> **YOUR ASSIGNMENT**: Print the listing below verbatim, passing over each picture.

> **AVAILABLE DATA**:
* * * * *
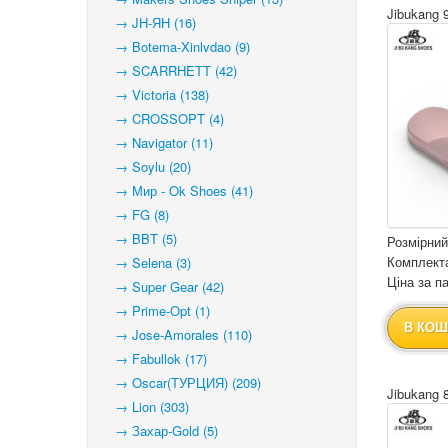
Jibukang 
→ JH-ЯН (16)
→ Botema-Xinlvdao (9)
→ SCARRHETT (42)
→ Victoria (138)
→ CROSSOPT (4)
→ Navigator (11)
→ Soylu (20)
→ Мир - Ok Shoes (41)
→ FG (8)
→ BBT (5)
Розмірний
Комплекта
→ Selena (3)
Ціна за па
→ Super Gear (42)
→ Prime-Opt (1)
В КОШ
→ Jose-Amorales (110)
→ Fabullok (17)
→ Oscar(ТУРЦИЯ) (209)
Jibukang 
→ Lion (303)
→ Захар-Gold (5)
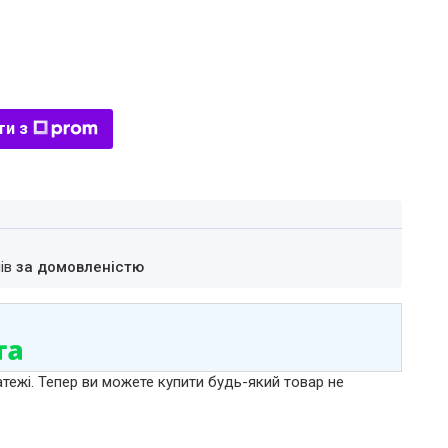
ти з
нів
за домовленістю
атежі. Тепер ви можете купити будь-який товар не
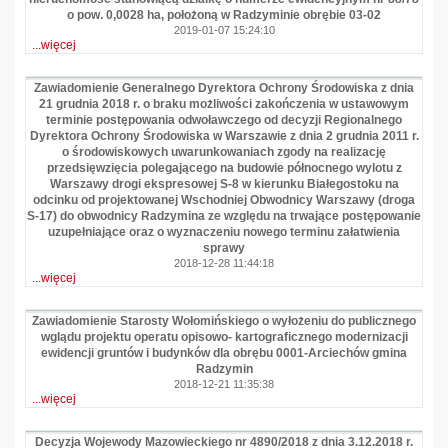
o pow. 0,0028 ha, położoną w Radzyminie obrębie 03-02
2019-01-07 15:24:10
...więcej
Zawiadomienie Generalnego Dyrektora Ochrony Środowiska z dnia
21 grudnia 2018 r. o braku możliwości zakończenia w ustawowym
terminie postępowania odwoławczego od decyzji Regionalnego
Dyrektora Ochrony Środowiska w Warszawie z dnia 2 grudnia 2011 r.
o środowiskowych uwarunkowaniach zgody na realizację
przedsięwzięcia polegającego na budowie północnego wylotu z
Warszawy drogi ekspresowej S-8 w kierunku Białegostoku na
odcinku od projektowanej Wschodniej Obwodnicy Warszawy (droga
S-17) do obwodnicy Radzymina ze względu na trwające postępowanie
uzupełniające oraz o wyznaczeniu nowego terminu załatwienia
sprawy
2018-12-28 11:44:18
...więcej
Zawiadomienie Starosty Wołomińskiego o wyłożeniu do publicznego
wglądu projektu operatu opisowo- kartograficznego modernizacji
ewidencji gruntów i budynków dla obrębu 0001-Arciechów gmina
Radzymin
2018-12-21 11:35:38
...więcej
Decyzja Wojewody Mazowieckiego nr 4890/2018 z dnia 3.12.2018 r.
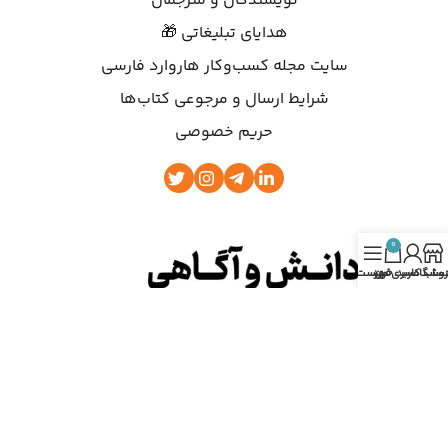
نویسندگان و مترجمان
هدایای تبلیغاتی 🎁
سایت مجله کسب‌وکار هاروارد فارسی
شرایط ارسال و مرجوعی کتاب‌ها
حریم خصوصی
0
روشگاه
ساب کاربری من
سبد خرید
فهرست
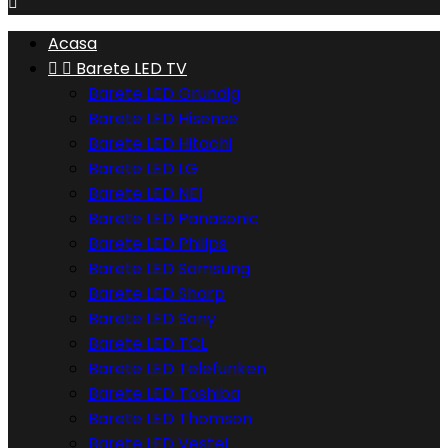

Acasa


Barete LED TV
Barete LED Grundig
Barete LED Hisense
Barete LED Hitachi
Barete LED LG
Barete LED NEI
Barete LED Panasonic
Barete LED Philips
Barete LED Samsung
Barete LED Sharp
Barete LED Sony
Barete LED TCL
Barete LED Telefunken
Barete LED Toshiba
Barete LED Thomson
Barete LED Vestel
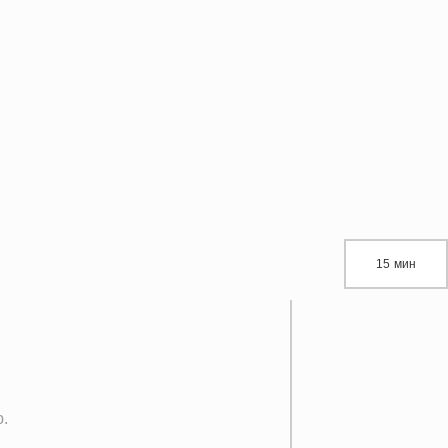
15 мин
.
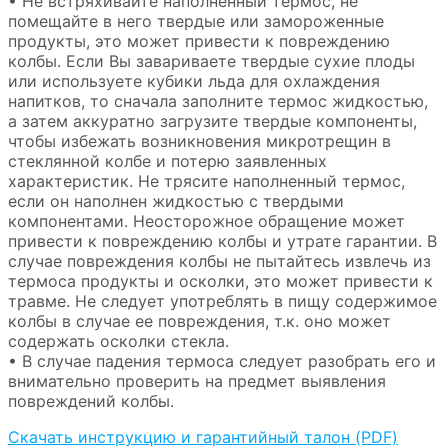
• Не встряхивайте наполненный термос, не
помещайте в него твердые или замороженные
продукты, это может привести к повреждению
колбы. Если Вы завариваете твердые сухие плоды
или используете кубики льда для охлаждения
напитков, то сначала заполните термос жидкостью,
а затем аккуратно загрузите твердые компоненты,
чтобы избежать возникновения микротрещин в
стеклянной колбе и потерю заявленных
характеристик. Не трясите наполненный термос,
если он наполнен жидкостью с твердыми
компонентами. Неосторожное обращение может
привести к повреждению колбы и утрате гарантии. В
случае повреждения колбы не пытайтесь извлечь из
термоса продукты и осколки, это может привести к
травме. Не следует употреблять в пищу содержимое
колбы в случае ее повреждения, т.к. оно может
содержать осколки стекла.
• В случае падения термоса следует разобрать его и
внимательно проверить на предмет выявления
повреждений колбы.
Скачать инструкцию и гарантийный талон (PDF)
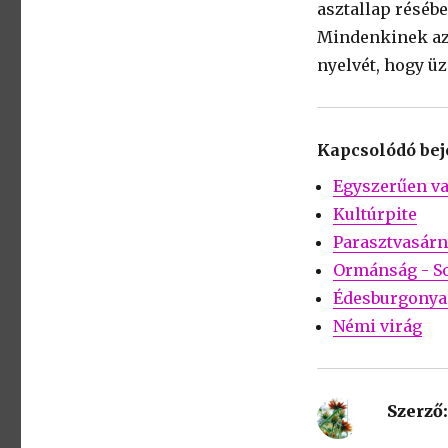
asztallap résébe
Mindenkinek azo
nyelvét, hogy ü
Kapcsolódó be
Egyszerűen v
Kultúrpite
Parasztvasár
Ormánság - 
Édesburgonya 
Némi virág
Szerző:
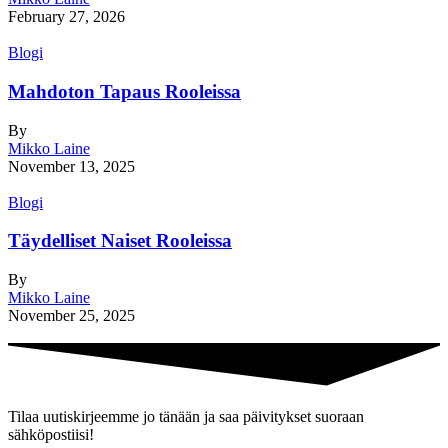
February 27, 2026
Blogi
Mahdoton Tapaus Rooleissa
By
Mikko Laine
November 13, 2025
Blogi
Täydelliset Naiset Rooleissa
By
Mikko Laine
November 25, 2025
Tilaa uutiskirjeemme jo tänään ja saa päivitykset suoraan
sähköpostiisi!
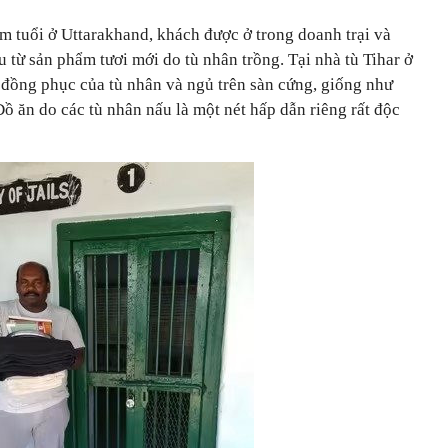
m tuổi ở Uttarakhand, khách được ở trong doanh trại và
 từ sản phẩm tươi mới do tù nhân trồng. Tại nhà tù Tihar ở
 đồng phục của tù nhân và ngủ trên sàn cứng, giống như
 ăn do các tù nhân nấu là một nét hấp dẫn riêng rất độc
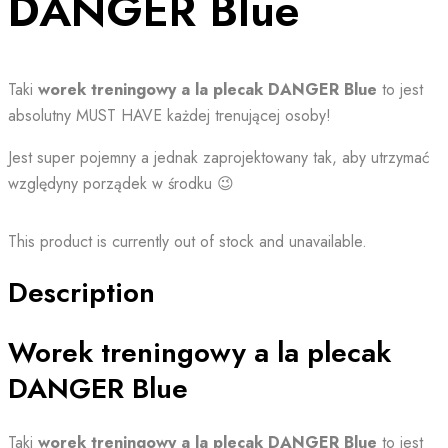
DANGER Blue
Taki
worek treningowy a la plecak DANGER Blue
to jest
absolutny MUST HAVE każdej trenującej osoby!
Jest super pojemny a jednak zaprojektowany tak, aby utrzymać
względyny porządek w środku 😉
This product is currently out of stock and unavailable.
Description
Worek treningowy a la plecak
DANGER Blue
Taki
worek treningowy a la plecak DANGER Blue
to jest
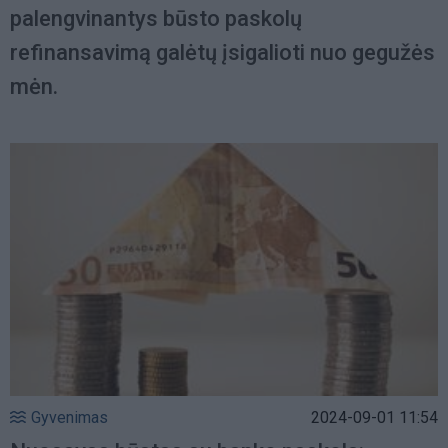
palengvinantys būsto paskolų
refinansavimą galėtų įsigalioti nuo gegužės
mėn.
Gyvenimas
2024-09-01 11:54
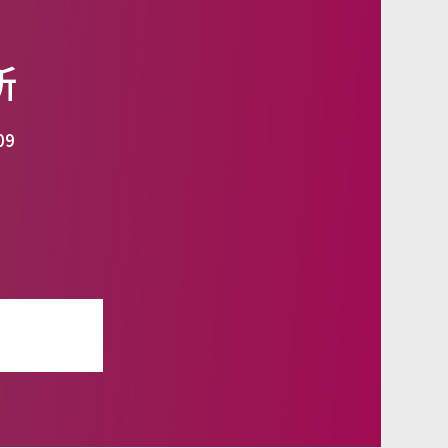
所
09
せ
* * * * *
> **SOLUTION TO THE EXERCISE**:
Jibukang 
→ JH-ЯН (16)
→ Botema-Xinlvdao (9)
→ SCARRHETT (42)
→ Victoria (138)
→ CROSSOPT (4)
→ Navigator (11)
→ Soylu (20)
→ Мир - Ok Shoes (41)
→ FG (8)
→ BBT (5)
Розмірний
Комплекта
→ Selena (3)
Ціна за па
→ Super Gear (42)
→ Prime-Opt (1)
В КОШ
→ Jose-Amorales (110)
→ Fabullok (17)
→ Oscar(ТУРЦИЯ) (209)
Jibukang 
→ Lion (303)
→ Захар-Gold (5)
ти з
нів
за домовленістю
атежі. Тепер ви можете купити будь-який товар не
o pow. 0,0028 ha, położoną w Radzyminie obrębie 03-02
2019-01-07 15:24:10
...więcej
Zawiadomienie Generalnego Dyrektora Ochrony Środowiska z dnia
21 grudnia 2018 r. o braku możliwości zakończenia w ustawowym
terminie postępowania odwoławczego od decyzji Regionalnego
Dyrektora Ochrony Środowiska w Warszawie z dnia 2 grudnia 2011 r.
o środowiskowych uwarunkowaniach zgody na realizację
przedsięwzięcia polegającego na budowie północnego wylotu z
Warszawy drogi ekspresowej S-8 w kierunku Białegostoku na
odcinku od projektowanej Wschodniej Obwodnicy Warszawy (droga
S-17) do obwodnicy Radzymina ze względu na trwające postępowanie
uzupełniające oraz o wyznaczeniu nowego terminu załatwienia
sprawy
2018-12-28 11:44:18
...więcej
Zawiadomienie Starosty Wołomińskiego o wyłożeniu do publicznego
wglądu projektu operatu opisowo- kartograficznego modernizacji
ewidencji gruntów i budynków dla obrębu 0001-Arciechów gmina
Radzymin
2018-12-21 11:35:38
...więcej
Decyzja Wojewody Mazowieckiego nr 4890/2018 z dnia 3.12.2018 r.
نویسندگان و مترجمان
هدایای تبلیغاتی 🎁
سایت مجله کسب‌وکار هاروارد فارسی
شرایط ارسال و مرجوعی کتاب‌ها
حریم خصوصی
0
روشگاه
ساب کاربری من
سبد خرید
فهرست

Acasa


Barete LED TV
Barete LED Grundig
Barete LED Hisense
Barete LED Hitachi
Barete LED LG
Barete LED NEI
Barete LED Panasonic
Barete LED Philips
Barete LED Samsung
Barete LED Sharp
Barete LED Sony
Barete LED TCL
Barete LED Telefunken
Barete LED Toshiba
Barete LED Thomson
Barete LED Vestel
15 мин
.
• Не встряхивайте наполненный термос, не
помещайте в него твердые или замороженные
продукты, это может привести к повреждению
колбы. Если Вы завариваете твердые сухие плоды
или используете кубики льда для охлаждения
напитков, то сначала заполните термос жидкостью,
а затем аккуратно загрузите твердые компоненты,
чтобы избежать возникновения микротрещин в
стеклянной колбе и потерю заявленных
характеристик. Не трясите наполненный термос,
если он наполнен жидкостью с твердыми
компонентами. Неосторожное обращение может
привести к повреждению колбы и утрате гарантии. В
случае повреждения колбы не пытайтесь извлечь из
термоса продукты и осколки, это может привести к
травме. Не следует употреблять в пищу содержимое
колбы в случае ее повреждения, т.к. оно может
содержать осколки стекла.
• В случае падения термоса следует разобрать его и
внимательно проверить на предмет выявления
повреждений колбы.
Скачать инструкцию и гарантийный талон (PDF)
asztallap résébe
Mindenkinek azo
nyelvét, hogy ü
Kapcsolódó be
Egyszerűen v
Kultúrpite
Parasztvasár
Ormánság - 
Édesburgonya 
Némi virág
Szerző:
February 27, 2026
Blogi
Mahdoton Tapaus Rooleissa
By
Mikko Laine
November 13, 2025
Blogi
Täydelliset Naiset Rooleissa
By
Mikko Laine
November 25, 2025
Tilaa uutiskirjeemme jo tänään ja saa päivitykset suoraan
sähköpostiisi!
m tuổi ở Uttarakhand, khách được ở trong doanh trại và
 từ sản phẩm tươi mới do tù nhân trồng. Tại nhà tù Tihar ở
 đồng phục của tù nhân và ngủ trên sàn cứng, giống như
 ăn do các tù nhân nấu là một nét hấp dẫn riêng rất độc
DANGER Blue
Taki
worek treningowy a la plecak DANGER Blue
to jest
absolutny MUST HAVE każdej trenującej osoby!
Jest super pojemny a jednak zaprojektowany tak, aby utrzymać
względyny porządek w środku 😉
This product is currently out of stock and unavailable.
Description
Worek treningowy a la plecak
DANGER Blue
Taki
worek treningowy a la plecak DANGER Blue
to jest
palengvinantys būsto paskolų
refinansavimą galėtų įsigalioti nuo gegužės
mėn.
Gyvenimas
2024-09-01 11:54
所
09
せ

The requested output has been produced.